Sada-Mamadou BA

Diplôme :
Doctorat
Mention :
Religions et systèmes de pensée
Date :
jeudi 14 janvier 2016 - 14:00
Du signe au blason. Description des robes et des marques distinctives du bétail chez les Peuls Fulaabe de l'est du Sénégal

M. Sada-Mamadou BA soutiendra sa thèse de doctorat préparée sous la direction de Mme Odile JOURNET-DIALLO

  • Le France - 190 avenue de France, 75013 Paris - Salle 115
  • Jury : M. André BOURGEOT, Mme Anne-Marie BRISEBARRE, Mme Anne FOURNIER, Mme Odile JOURNET-DIALLO, M. Olivier KYBURZ, Mme Christiane SEYDOU

Résumé

La capacité de reconnaître des différences, parfois extrêmement ténues, entre chacune des têtes de bétail qui compose son troupeau, implique pour le berger Peul un long apprentissage. D'un berger devenu "expert" dans l'art de savoir lire des différences qui échappent à d'autres bergers moins expérimentés, l'on peut dire qu'il a le ganndal, le savoir. L'aptitude à saisir de menues différences entre les unités du troupeau sur la base de plusieurs critères (couleurs et "marques" de la robe, formes et dimensions des cornes, etc.) relève d'un ganndal qui, certes est très valorisé mais qui ne suffit pas à faire de l'homme qui a une telle aptitude, un véritable "savant". En revanche, la capacité à découvrir sous l'ensemble des traits qui font de tel ou tel individu une entité singulière, des formes d’agencements de signes au travers desquelles peuvent se lire les marques d'un destin, vaut à ce découvreur une réputation d'une toute autre nature. L'homme qui jouit d'une telle réputation est considéré comme une sorte de visionnaire du monde invisible, un Siltigui, et se trouve tout à la fois craint et respecté. On dira de celui qui a atteint ce stade de ganndal qu’il sait le sifa. C'est le sifa comme mode spécifique de vision et de savoir qui constitue dans la culture peule l'idéal intellectuel et éthique. Cet idéal n'est pas à proprement parler un idéal individuel. Chaque famille, chaque segment de lignage, chaque groupe local, chaque tribu, cherche à se valoriser en se prévalant du patrimoine de richesse que détient son groupe en matière de ganndal. Ce patrimoine est jalousement gardé et l'on prend toutes sortes de mesures pour empêcher les groupes rivaux de se l'approprier.

Abstract

From sign to emblem : A study of the coats and distinctive marks of cattle among the Fula of eastern Senegal

Learning to recognize the differences, sometimes extremely fine, between each head of cattle in his herd is a long process for the Fula cowherd.

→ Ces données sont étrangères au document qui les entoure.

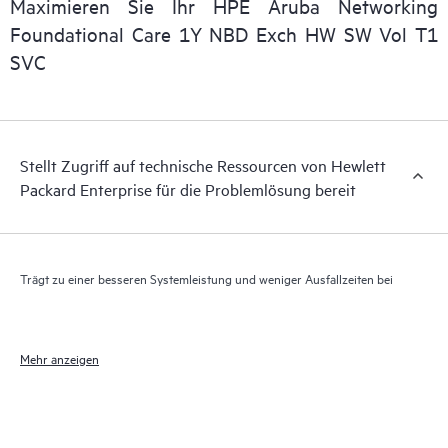
Maximieren Sie Ihr HPE Aruba Networking
Darüber hinaus bietet HPE Foundation Care Exchange
Foundational Care 1Y NBD Exch HW SW Vol T1
elektronischen Zugriff auf zugehörige Produkt- und
SVC
Supportinformationen, sodass jeder Ihrer IT-Mitarbeiter
kommerziell verfügbare, wichtige Informationen lokalisieren
kann.
Stellt Zugriff auf technische Ressourcen von Hewlett
Packard Enterprise für die Problemlösung bereit
Trägt zu einer besseren Systemleistung und weniger Ausfallzeiten bei
Mehr anzeigen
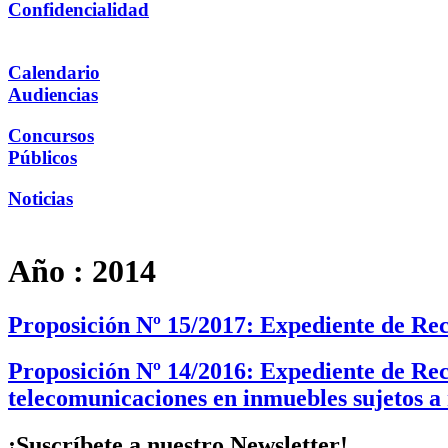
Confidencialidad
Calendario
Audiencias
Concursos
Públicos
Noticias
Año :
2014
Proposición Nº 15/2017: Expediente de Re
Proposición Nº 14/2016: Expediente de Rec
telecomunicaciones en inmuebles sujetos a
¡Suscríbete a nuestro Newsletter!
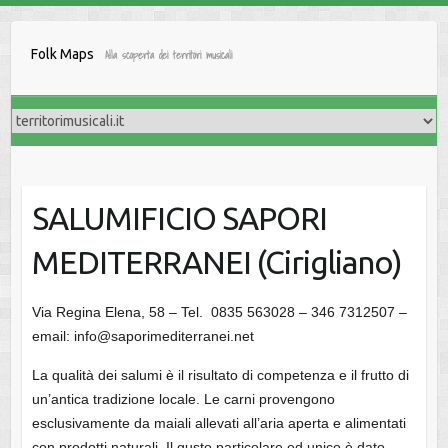
Salta
al
Folk Maps
Alla scoperta dei territori musicali
contenuto
SALUMIFICIO SAPORI
MEDITERRANEI (Cirigliano)
Via Regina Elena, 58 – Tel. 0835 563028 – 346 7312507 –
email: info@saporimediterranei.net
La qualità dei salumi è il risultato di competenza e il frutto di
un’antica tradizione locale. Le carni provengono
esclusivamente da maiali allevati all’aria aperta e alimentati
con prodotti naturali. Il gusto particolare ed unico è dato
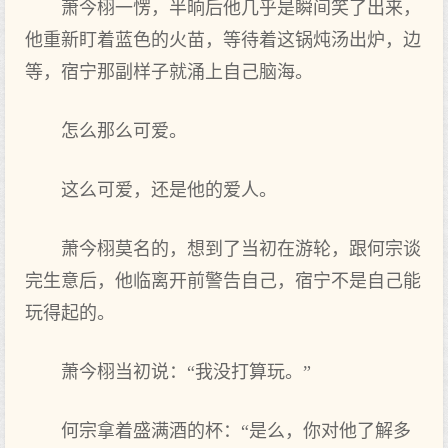
萧今栩一愣，半晌后他几乎是瞬间笑了‌出来，
他重新盯着蓝色的火苗，等待着这锅炖汤出炉，边
等，宿宁那副样子就涌上‌自己脑海。
怎么那么可爱。
这么可爱，还是他的爱人。
萧今栩莫名的，想‌到了‌当初在游轮，跟何宗谈
完生意后，他临离开‌前警告自己，宿宁不是自己能
玩得起的。
萧今栩当初说：“我没打算玩。”
何宗拿着盛满酒的杯：“是么，你对他了‌解多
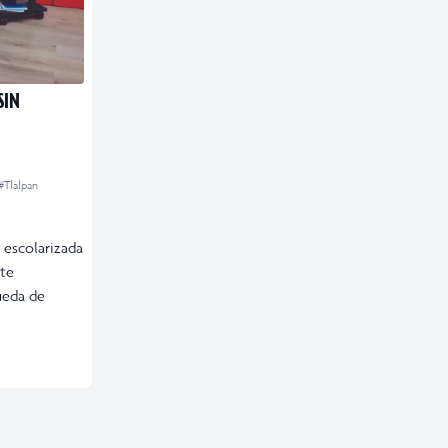
SIN
#Tlalpan
 escolarizada
 te
ueda de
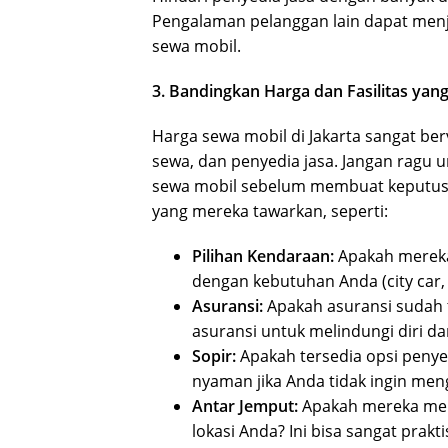
Pengalaman pelanggan lain dapat menja
sewa mobil.
3. Bandingkan Harga dan Fasilitas yan
Harga sewa mobil di Jakarta sangat ber
sewa, dan penyedia jasa. Jangan ragu
sewa mobil sebelum membuat keputusan
yang mereka tawarkan, seperti:
Pilihan Kendaraan:
Apakah mereka
dengan kebutuhan Anda (city car
Asuransi:
Apakah asuransi sudah
asuransi untuk melindungi diri dar
Sopir:
Apakah tersedia opsi penyew
nyaman jika Anda tidak ingin men
Antar Jemput:
Apakah mereka men
lokasi Anda? Ini bisa sangat prakt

The man who has become an "expert" in telling differences that other, less experienced cowherds overlook is said to have ganndal, knowledge. The ability to notice tiny differences between cows by using several criteria (the color of the coat and "marks" on it, the shape and size of horns, etc.) is a form of ganndal that, though valued, does not suffice to turn the cowherd into a "true scholar". On the other hand, the ability to discover, under the set of traits identifying an individual cow, patterns that can be used to read the "signs" of fate endows the cowherd with a quite different reputation. The man with such a reputation is considered to be a sort of seer of the invisible, a siltigi; he will be both feared and respected. The cowherd who has attained this degree of ganndal is said to know sifa. Sifa, a specific form of vision and knowledge, constitutes in Fula culture an intellectual and ethical ideal. Strictly speaking, this is not an individual ideal. Every family, lineage segment, local group or tribe seeks to enhance its status through the heritage of ganndal to which it lays claim. This heritage is jealously kept with all sorts of measures being taken to keep rival groups from seizing it.